Abstract

The authors investigated the clinical effectiveness of plasmapheresis (PP) or leukocytapheresis (LP) in 21 patients with articular or extraarticular manifestations of rheumatoid arthritis (RA). Salt-amino acid coprecipitation (SAC) or double membrane filtration plasmapheresis (DFPP) were used as PP regimens, and a centrifugation method (CS-3000) and leukocyte removal filter (Cellsorba) were used as LP regimens. The results were as follows.
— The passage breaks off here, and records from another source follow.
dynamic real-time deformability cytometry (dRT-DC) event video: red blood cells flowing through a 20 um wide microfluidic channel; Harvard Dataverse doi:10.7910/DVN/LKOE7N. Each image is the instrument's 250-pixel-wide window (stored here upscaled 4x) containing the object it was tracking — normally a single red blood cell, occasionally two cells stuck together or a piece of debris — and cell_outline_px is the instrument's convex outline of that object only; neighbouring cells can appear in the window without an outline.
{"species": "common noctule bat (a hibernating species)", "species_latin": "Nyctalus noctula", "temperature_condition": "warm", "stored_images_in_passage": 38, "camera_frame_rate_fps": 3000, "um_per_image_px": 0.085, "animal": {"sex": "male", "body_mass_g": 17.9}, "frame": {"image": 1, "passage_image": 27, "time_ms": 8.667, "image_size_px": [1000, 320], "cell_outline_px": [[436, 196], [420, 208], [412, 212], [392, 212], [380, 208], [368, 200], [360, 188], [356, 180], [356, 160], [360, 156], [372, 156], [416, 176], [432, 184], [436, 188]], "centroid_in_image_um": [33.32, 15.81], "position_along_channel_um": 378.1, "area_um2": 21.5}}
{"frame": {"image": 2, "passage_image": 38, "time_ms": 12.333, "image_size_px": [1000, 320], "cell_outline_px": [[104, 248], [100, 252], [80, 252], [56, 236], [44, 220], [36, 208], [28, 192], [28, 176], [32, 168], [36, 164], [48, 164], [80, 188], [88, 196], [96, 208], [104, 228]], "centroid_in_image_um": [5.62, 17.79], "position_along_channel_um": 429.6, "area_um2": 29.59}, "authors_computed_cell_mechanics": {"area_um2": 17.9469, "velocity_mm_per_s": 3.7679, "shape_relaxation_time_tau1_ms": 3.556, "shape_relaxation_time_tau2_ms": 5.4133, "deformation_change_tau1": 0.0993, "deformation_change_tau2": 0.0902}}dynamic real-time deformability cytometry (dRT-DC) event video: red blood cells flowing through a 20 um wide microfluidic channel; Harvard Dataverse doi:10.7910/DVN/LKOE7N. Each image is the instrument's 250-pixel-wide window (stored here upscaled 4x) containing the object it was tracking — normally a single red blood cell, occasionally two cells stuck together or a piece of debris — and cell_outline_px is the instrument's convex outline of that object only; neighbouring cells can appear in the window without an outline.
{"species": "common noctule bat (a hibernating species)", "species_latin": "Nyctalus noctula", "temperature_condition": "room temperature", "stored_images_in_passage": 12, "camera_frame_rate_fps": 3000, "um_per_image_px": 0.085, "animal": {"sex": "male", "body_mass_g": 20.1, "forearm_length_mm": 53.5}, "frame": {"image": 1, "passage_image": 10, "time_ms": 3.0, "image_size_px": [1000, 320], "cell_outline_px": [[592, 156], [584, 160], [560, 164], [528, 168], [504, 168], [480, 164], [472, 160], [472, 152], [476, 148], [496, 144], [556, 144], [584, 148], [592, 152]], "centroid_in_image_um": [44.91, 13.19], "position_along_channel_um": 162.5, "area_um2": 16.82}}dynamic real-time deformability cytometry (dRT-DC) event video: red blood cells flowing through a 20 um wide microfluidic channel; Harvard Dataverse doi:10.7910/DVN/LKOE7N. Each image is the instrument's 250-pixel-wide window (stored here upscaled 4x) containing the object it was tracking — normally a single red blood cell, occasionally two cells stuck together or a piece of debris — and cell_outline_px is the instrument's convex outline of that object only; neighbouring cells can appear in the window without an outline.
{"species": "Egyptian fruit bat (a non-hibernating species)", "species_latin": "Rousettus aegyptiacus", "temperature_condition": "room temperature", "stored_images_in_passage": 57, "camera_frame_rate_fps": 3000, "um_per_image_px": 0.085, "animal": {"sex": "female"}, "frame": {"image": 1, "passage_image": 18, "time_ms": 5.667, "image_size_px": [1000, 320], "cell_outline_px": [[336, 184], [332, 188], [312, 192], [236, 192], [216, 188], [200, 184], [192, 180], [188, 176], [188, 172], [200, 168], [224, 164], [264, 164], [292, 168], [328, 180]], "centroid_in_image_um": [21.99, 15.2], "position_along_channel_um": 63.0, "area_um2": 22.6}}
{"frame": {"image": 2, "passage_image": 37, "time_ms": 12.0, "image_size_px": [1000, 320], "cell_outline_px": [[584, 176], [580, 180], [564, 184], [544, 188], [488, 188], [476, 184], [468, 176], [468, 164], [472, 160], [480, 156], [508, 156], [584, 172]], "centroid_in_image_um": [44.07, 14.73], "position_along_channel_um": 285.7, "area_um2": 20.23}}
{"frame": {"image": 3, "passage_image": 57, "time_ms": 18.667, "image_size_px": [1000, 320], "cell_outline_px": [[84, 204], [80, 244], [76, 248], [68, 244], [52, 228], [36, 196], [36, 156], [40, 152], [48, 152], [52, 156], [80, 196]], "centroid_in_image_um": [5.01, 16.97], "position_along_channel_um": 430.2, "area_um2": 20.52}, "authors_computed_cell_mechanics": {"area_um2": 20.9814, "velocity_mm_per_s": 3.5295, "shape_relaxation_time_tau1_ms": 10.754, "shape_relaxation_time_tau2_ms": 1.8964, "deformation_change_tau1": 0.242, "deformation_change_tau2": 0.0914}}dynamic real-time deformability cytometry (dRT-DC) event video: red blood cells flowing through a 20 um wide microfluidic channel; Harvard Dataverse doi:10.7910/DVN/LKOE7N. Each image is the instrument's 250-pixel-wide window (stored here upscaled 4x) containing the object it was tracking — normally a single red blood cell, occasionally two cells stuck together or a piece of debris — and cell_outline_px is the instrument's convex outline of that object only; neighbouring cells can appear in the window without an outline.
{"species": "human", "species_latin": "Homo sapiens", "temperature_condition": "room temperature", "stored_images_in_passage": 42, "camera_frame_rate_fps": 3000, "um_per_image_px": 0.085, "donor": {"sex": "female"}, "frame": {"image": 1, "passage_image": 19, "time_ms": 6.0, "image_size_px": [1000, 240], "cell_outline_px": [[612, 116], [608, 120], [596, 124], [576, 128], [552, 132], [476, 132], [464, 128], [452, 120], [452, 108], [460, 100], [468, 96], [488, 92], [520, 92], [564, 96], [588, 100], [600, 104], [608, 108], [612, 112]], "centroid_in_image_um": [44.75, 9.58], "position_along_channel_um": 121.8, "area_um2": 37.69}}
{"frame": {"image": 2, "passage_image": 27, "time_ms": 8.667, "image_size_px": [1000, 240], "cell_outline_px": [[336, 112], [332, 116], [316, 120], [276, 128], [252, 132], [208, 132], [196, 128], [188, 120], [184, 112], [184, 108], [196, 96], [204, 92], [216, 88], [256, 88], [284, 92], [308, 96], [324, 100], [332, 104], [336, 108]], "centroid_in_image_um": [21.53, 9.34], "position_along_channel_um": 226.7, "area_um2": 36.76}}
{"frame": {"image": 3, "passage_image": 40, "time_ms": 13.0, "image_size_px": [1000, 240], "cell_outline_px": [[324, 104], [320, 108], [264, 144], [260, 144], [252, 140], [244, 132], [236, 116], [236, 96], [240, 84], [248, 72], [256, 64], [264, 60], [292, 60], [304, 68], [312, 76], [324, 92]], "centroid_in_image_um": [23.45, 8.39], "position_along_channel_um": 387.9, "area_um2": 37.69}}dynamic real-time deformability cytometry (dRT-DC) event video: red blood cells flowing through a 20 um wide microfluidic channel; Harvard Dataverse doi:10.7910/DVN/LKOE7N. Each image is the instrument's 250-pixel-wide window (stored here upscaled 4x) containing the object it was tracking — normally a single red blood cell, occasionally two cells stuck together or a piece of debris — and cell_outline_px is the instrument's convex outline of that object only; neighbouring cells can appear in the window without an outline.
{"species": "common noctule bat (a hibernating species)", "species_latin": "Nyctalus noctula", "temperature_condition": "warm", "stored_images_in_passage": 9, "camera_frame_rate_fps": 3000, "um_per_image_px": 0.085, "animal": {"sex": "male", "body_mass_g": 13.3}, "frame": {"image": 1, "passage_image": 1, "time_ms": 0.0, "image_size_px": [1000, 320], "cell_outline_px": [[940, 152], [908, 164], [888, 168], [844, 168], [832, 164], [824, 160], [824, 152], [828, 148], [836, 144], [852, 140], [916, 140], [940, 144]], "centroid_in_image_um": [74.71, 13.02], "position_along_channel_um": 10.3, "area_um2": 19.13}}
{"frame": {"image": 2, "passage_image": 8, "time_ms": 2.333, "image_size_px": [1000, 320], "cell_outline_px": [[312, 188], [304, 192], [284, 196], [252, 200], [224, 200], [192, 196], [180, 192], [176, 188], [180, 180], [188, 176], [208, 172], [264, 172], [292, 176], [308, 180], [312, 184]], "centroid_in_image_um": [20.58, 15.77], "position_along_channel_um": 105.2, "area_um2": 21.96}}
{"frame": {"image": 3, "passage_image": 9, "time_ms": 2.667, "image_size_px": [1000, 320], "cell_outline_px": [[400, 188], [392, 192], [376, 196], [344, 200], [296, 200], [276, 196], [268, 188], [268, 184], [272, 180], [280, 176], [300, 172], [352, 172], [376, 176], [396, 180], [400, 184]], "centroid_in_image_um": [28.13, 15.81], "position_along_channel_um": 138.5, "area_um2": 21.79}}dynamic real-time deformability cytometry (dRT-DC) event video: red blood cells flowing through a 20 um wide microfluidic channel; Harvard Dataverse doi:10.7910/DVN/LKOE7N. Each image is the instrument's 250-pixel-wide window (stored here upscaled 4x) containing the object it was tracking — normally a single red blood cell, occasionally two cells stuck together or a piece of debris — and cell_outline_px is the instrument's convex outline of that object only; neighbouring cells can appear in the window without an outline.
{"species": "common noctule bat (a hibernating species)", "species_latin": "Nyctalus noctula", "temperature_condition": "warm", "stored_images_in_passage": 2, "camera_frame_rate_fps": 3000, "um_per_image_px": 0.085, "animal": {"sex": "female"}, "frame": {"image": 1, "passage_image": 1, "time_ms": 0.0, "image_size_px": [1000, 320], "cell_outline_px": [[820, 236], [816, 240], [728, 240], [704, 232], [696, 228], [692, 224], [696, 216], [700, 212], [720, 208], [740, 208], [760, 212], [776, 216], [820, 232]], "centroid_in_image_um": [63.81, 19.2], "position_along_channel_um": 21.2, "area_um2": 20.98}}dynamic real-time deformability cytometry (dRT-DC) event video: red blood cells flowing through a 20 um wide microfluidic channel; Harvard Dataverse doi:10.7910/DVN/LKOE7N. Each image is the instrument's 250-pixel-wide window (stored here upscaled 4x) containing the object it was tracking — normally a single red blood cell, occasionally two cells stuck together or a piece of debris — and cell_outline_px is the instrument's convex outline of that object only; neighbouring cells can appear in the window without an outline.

The removal rate of plasma globulin was higher with SAC than with DFPP, and the removal rate of leukocyte was higher with Cellsorba than with CS-3000. Based on a comparison of the present apheresis methods for short-term therapy, the leukocyte removal regimen proved more effective than the PP regimen by DFPP. In patients with extraarticular manifestations of malignant rheumatoid arthritis (MRA), there were rapid and dramatic intractable skin ulcers, rheumatoid nodules, low serum levels of complements, and high levels of immune complex. Cellsorba was the more useful regimen in short-term apheresis therapy as compared with DFPP. In RA or MRA patients receiving the long-term PP or LP regimen obvious improvements in grasping power and C reactive protein (CRP) levels were observed. The PP or LP regimen continuation rate was 88, 79, and 54% at 3, 12, and 20 months, respectively.